Calls to the Behavior Help Line reflect changing patterns in our lives

During these last eight months I’ve heard from a lot of people who already had multiple pets and kids, and decided to adopt one more dog, a new kitten or a puppy and things are going badly. Or a new roommate moved in with his resource-guarding Husky who keeps attacking the resident pets sending them to Dove Lewis. Several people called because their dogs have developed “separation anxiety.” The owners haven’t left their dogs alone for almost a year.

Need help with your pets? Learn more about our Behavior Help Line.

What can pet owners do to calm their pet (and maybe calm themselves in the process)?

We all know that increasing daily exercise is an excellent way to lower our stress level or anxiety, and the same is true for our pets. Exposing your dog to multiple enticing smells along a hiking trail can be very rewarding, and all that sniffing lowers his heart rate too. The combination of deeply breathing in all that fresh air and getting those muscles firing can help to lower anxiety too.
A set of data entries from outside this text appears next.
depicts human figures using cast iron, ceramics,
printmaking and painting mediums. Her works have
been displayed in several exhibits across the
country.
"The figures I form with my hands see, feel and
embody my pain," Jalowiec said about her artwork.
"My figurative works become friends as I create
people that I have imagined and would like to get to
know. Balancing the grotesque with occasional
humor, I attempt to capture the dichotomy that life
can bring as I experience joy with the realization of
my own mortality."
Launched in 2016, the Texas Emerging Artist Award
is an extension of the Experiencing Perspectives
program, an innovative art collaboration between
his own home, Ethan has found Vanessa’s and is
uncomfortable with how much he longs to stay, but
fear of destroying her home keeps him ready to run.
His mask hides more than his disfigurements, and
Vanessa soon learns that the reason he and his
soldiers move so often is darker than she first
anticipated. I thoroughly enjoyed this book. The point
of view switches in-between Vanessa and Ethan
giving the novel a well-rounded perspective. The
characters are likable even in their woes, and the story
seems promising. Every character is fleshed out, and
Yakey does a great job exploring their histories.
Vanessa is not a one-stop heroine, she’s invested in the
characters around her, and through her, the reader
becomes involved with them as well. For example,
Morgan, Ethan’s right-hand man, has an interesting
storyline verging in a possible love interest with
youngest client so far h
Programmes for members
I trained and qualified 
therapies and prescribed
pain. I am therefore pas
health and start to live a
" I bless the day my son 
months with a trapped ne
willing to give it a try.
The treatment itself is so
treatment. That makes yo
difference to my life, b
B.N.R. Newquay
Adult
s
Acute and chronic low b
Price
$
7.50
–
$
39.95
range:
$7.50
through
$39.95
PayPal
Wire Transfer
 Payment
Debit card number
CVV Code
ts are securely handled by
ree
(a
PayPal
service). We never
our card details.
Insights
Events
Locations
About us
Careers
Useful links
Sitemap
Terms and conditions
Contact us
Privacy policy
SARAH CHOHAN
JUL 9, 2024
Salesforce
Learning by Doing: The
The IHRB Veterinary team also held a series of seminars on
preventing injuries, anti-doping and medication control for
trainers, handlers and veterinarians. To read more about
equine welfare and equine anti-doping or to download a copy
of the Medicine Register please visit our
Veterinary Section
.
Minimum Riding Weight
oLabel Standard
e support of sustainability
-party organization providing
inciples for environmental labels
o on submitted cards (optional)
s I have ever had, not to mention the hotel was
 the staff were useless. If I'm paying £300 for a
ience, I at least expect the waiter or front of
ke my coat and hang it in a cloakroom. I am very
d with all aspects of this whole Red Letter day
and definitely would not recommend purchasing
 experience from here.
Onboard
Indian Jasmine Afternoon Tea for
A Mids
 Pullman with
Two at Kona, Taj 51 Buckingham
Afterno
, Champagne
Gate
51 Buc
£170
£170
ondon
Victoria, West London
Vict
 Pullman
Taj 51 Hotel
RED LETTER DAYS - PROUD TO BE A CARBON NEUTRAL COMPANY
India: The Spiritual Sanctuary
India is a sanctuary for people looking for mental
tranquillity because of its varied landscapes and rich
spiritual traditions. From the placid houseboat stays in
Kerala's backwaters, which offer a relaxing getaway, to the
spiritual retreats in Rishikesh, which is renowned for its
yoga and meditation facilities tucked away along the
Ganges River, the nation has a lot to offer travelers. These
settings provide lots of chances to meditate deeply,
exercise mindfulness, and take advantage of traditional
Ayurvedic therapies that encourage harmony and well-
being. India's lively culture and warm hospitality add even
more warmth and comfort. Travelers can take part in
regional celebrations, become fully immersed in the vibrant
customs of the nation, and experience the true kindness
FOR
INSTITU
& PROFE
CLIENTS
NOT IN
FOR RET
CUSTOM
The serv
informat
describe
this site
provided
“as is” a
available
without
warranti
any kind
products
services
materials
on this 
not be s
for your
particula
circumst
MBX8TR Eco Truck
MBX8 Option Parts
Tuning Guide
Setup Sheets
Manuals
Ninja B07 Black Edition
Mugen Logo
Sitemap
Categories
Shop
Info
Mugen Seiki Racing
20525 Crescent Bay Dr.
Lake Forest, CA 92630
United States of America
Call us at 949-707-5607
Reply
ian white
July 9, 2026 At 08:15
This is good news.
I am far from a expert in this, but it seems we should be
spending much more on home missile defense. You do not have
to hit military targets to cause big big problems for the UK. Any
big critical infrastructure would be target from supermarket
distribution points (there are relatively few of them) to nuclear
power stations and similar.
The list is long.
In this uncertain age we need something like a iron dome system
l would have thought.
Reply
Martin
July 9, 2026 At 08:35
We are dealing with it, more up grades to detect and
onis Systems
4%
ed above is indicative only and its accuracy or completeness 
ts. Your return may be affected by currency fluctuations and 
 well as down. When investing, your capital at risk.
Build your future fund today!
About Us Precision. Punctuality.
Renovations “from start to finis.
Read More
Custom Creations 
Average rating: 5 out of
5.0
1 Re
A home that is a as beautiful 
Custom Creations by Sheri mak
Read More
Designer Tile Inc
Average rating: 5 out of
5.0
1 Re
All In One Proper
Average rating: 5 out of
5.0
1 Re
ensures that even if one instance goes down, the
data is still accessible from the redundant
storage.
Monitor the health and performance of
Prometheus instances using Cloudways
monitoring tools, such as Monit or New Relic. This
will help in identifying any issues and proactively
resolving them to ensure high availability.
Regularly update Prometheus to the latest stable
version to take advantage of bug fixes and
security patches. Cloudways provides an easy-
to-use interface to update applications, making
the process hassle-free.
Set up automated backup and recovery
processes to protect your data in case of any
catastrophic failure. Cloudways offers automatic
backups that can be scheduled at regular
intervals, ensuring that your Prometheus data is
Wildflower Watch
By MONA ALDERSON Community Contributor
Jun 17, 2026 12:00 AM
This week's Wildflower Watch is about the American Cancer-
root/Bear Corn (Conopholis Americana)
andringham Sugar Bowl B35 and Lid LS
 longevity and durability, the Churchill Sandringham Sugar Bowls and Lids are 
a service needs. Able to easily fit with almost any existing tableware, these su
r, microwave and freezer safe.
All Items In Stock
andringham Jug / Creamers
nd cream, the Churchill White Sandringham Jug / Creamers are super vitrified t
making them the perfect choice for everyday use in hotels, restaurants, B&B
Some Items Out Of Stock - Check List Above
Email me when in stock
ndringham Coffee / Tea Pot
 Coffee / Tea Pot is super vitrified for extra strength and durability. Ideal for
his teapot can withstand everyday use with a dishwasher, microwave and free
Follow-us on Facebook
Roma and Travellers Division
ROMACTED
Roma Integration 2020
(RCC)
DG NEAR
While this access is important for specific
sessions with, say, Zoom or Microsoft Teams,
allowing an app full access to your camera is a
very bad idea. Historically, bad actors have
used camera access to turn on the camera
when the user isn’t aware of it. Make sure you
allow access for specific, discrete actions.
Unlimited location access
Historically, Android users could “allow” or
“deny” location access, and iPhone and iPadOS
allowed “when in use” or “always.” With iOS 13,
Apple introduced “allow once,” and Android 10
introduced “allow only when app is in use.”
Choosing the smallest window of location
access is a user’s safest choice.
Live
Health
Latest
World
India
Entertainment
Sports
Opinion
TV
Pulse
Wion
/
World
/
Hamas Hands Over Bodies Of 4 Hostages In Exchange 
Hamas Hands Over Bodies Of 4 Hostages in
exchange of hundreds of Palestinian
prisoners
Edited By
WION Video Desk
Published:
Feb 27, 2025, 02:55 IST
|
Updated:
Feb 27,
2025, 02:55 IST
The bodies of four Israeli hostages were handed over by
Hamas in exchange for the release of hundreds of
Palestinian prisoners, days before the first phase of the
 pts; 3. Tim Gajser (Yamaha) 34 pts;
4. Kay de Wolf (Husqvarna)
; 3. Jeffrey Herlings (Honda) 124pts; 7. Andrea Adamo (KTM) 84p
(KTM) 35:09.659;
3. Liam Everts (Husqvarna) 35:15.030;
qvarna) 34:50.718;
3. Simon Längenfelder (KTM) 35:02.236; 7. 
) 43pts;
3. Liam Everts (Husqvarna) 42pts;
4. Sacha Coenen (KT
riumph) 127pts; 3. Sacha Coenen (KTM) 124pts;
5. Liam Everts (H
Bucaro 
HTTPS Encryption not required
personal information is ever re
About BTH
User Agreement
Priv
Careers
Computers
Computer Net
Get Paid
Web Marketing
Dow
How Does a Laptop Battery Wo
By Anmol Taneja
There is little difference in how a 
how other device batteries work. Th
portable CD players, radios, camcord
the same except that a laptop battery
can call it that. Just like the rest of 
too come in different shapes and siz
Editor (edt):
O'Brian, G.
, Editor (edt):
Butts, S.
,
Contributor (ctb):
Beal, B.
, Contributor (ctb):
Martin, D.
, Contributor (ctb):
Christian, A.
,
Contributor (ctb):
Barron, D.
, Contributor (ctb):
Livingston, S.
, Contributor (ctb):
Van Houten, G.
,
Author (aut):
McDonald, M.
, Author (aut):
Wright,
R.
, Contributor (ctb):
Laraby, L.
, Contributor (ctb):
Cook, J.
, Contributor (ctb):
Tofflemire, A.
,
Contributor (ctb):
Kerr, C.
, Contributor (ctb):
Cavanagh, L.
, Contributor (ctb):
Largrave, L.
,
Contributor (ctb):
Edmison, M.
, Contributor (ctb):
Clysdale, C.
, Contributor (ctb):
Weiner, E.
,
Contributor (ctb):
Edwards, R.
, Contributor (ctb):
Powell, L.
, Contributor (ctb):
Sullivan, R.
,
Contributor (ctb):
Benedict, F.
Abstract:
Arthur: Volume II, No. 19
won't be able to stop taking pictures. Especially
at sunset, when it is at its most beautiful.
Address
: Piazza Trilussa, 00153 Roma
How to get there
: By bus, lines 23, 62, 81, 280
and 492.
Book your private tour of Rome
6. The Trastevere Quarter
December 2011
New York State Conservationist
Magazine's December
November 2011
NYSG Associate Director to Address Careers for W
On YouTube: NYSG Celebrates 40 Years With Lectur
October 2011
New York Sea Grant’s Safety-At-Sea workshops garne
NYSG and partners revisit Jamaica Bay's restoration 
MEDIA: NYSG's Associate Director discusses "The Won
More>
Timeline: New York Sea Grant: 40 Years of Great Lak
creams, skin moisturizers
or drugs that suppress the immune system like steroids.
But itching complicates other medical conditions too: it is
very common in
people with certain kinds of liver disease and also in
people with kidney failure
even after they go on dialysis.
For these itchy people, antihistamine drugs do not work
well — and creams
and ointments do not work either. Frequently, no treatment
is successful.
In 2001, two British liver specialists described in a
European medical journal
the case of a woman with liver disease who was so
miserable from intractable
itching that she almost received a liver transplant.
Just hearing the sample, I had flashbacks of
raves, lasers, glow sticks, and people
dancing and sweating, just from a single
What if we don’t have enough time for a hike? Then it might be a great time for a DIY flirt pole to exercise your dog. This is a toy you can easily buy, but you can also very easily and inexpensively make one yourself with PVC pipe, a rope and your dog’s favorite toy tied to the end. Much like a cat wand toy, you can drag it on the ground for your dog to chase and grab. This also gives you an opportunity to practice “drop it” when you need your dog to release the toy.

Using a wand toy to play with your cat is a great way to exercise her. Two favorites are the Cat Dancer and Da Bird. Be sure to hide these away when not in use or most cats won’t be able to resist them. Another variation using the same toy is to place a sheet on the floor and move the wand toy around underneath the sheet for your cat to follow and swoop in on.

Sometimes pets may appear to be enthusiastic and energized, but the truth might be quite different. Your dog might be unable to settle because of anxiety. What they need more than anything is an opportunity to feel safe enough to relax and sleep. Cats who may frequently pace and meow might just be looking for the right resting spot, tucked in a nook, where they can feel tucked away enough to sleep. Puppies are great at masking their exhaustion as energy, until they begin to spin out of control with a nipping frenzy. Never underestimate the value of a good old-fashioned nap, for both of you.